Information pertaining to your study abroad program
Generally, consulates want to know what you’re going to be doing overseas, so you’ll almost always have to provide some information about your study abroad program. Be sure to review carefully what the consulate is requiring. For short-term programs (e.g. Spring Break, Winter Break), you will probably have to get a letter from your group leader. For long-term programs (e.g. semester or year), you will probably need an acceptance letter from your institution abroad, and you may need a letter from Case Western Reserve University as well.
If you need to pay your visa fees in person, note that credit cards and personal checks are almost never accepted. You will often have to pay by cash or money order. Be sure to read carefully how much the visa fee is and what forms of payment are acceptable.
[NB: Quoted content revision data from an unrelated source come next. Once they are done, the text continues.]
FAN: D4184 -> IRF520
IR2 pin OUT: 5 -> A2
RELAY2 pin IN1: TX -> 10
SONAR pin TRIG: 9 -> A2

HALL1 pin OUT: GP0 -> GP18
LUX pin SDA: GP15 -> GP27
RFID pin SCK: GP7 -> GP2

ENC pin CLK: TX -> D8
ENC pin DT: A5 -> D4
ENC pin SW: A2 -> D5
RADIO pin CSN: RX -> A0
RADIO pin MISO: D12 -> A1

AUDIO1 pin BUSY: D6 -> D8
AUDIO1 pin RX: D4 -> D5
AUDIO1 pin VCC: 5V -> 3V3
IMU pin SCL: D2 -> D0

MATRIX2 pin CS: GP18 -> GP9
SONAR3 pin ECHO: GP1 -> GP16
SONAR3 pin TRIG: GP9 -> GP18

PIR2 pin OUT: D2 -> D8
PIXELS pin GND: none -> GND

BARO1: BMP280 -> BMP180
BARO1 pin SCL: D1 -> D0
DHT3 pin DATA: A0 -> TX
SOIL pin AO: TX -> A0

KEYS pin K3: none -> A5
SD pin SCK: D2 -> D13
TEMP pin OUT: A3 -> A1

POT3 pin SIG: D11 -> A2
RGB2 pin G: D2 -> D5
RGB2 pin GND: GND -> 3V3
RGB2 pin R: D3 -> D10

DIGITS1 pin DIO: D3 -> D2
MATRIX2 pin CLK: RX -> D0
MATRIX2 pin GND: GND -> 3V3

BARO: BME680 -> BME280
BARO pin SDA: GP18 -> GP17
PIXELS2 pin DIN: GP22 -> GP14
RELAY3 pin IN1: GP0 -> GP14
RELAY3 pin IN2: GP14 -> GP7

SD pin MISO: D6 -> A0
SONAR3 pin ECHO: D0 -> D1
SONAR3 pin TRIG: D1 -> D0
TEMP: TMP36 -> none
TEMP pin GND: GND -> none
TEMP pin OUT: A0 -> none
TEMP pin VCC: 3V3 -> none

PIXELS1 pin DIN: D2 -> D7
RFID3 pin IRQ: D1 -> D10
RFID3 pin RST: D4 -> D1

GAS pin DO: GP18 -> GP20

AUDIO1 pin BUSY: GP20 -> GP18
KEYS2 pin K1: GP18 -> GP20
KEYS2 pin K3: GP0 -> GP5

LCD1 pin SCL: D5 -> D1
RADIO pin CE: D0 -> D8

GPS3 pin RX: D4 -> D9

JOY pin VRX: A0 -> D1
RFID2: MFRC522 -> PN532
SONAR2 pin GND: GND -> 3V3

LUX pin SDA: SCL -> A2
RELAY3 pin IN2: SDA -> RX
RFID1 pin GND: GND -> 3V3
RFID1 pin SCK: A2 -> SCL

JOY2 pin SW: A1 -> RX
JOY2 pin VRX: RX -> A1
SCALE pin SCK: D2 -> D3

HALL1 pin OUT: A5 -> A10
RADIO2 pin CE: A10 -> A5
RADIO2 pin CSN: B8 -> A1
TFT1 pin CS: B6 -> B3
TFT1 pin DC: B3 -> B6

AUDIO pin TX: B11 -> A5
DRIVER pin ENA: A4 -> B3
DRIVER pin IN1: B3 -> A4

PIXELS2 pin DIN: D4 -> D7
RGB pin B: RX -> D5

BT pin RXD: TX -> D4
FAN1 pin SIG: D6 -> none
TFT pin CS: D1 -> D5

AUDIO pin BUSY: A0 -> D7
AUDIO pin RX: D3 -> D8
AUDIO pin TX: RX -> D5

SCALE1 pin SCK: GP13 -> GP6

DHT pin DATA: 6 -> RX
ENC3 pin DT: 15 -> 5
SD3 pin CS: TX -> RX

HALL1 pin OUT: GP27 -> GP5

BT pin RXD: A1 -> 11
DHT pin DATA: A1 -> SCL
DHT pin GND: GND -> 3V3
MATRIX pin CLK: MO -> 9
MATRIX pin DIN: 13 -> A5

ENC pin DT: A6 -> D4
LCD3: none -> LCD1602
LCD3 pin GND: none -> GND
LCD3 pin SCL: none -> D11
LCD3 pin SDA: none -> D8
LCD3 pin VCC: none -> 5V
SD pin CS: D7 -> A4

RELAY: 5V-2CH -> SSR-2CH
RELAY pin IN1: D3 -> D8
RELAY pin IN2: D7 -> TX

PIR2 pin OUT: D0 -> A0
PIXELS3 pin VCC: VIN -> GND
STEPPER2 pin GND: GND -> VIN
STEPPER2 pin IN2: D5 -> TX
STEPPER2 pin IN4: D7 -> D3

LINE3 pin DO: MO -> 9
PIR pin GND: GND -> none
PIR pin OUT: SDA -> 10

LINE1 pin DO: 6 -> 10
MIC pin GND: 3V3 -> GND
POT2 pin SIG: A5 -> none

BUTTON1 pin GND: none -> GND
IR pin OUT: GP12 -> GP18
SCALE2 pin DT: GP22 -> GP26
If the consulate will be mailing your passport and visa back to you, they will ask you to pay for return postage. If you are mailing your visa application, you’ll need to include an envelope with postage with your application. If you are applying in person, you’ll need to bring this envelope with you. It is very, very important that you pay the extra money for Express Mail or Priority Mail, as these options allow you to track the envelope. If you don’t pay for trackable mail, there is a chance that your passport could get lost in the mail. Be sure, however, to read the consulate’s instructions, as some consulates will only accept envelopes from FedEx, USPS, etc.
FBI or Police Background Check
While most visas don’t require FBI or police background checks, a few countries (notably Spain, Chile, and Greece) do require them for student visas. If the consulate will accept a state or local background check rather than an FBI background check, we generally recommend that you get the state or local background check as the FBI background check usually has a much longer processing time. Information on FBI background checks can be found here.
Some consulates might require you to provide a state ID to prove that you live within their jurisdiction. If you have a driver’s license, this will suffice. If not, you may need to apply for an Ohio state ID. You can do this at any Ohio Bureau of Motor Vehicles branch, or BMV. The closest branches are in Mayfield Heights and University Heights. When you go to get your state ID, you may have to bring some paperwork with you to prove that you reside in the area legally. A list of the acceptable documents you may bring can be found here. (For international students, we recommend that you bring the following items: your passport, I-20, student ID card, and two recent bank statements with your address.) If you are flying to Chicago or another city to apply in person to get your passport, it is very important to have a state ID. This is because you may have to surrender your passport to consulate for processing, and you will need another acceptable form of ID in order to get back on the plane to Cleveland! There is a small fee for the State ID; in Ohio, it costs less than $10.00. The ID is issued on the spot, so you won’t need to return in order to retrieve it.